Monday, January 11, 2010

My First Camera

Technically, my very first camera was a Kodak Brownie-type thing that my parents bought me when I was seven or eight. What I'm referring to here is the first camera that I bought for myself: a Yashica TL Electro X 35mm SLR that I bought in 1973 at the age of 16. I don't remember where I purchased it or for how much. I know it was brand new.

Yashica TL Electro X

This was the camera that first inspired me to pursue photography, even though by today's standards it has little to recommend it. It was heavy as a brick, completely manual in every way and used the old Pentax screw-in lens mount, which was virtually impossible to use.

But I loved this camera and used it for everything. As a teenager I was very interested in experimental photographic techniques and did a lot of infrared, time-lapse, and multiple exposures with it. I also did sports photography for my high school yearbook, specializing in Track and Field and Football. Some of that early work was even pretty good.

Unfortunately, none of those images survive today, other than a scan I made of a print I gave my parents of sunrise from the top of Mt. Whitney, taken in 1979 (yes, I hauled that monster all the way to the top of Mt. Whitney).


The early morning sun lights the crest of the Sierra Nevada from the top of Mt. Whitney.


However, despite how primitive that camera was by today's standards, it introduced me to serious photography and gave me the ability to learn to see as the camera sees.

Though it wasn't a terribly special camera in many ways, I still like it's functional lines and robust build. There is an immensely satisfyingly heavy 'clack' when you trip the shutter.

Yashica TL Electro X - Detail


Yashica TL Electro X - Detail


Yashica TL Electro X - Detail


The last photo juxtaposes my first SLR with my most recent DSLR purchase, the Canon 7D. It's interesting how much - and how little - SLRs have changed over the past 36 years.
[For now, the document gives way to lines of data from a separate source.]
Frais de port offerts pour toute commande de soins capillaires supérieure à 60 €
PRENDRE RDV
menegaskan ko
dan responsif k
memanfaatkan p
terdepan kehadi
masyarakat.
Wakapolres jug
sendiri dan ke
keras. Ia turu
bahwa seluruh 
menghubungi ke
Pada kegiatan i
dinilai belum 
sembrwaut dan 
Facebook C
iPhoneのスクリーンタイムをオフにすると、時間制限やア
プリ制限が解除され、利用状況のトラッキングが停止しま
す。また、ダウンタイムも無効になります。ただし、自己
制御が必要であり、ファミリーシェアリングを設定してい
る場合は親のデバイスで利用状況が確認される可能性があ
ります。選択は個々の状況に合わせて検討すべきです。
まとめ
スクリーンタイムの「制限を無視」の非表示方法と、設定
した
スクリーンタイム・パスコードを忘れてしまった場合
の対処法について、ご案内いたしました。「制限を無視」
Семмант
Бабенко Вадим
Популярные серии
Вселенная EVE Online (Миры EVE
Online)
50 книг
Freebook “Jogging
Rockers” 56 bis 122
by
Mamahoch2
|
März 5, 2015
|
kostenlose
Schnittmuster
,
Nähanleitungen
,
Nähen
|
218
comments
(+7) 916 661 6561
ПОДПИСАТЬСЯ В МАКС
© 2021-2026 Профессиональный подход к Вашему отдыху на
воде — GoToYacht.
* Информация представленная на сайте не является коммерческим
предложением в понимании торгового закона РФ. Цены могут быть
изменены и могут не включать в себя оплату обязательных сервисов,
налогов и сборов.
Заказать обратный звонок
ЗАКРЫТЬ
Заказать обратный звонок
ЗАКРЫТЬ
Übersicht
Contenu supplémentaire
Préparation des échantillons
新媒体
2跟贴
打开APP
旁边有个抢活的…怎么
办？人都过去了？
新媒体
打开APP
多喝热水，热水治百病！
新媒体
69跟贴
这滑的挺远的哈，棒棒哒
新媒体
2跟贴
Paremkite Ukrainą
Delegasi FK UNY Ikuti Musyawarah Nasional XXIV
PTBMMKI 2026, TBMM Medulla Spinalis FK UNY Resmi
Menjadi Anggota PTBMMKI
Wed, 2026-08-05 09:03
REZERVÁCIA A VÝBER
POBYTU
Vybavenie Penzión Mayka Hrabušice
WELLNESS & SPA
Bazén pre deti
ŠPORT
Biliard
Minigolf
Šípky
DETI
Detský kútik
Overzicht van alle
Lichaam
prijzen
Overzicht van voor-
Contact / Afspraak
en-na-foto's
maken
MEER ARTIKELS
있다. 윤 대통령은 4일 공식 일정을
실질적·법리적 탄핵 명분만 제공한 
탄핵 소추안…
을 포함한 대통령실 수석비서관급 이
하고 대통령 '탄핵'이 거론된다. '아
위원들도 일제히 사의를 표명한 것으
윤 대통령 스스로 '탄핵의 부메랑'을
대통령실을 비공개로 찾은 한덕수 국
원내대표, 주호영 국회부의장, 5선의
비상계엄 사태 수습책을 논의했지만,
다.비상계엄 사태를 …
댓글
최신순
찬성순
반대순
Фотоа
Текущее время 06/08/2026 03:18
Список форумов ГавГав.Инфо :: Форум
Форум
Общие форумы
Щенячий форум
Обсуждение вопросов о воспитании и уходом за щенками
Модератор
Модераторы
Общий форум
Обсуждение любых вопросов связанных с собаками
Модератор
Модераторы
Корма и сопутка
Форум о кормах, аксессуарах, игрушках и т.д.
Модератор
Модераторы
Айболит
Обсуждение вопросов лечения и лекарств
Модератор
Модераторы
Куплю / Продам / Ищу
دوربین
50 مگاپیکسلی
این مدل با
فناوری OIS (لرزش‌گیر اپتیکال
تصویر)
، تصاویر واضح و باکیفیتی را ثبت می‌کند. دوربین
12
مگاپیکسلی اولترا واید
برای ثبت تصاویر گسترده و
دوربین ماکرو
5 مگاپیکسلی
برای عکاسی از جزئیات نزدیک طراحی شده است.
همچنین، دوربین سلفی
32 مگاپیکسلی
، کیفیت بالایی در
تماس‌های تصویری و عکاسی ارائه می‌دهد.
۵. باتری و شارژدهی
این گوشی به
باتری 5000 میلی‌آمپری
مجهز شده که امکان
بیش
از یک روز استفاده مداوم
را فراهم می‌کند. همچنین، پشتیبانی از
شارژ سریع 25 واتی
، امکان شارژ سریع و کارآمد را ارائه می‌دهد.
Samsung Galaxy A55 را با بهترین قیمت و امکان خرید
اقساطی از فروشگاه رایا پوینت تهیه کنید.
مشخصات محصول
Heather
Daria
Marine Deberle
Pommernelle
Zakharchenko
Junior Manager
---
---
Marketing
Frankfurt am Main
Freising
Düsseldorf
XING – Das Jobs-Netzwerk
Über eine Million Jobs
The basic form the SLR is essentially unchanged, but where the Yashica TL Electro X was "the first camera with electronic lights for exposure information", today's cameras are fully digital image acquisition and processing platforms, some even wifi ready.

Yashica TL Electro X and Canon 7D


And though the technology has changed radically, the process of photography - the seeing and making of an image - has not.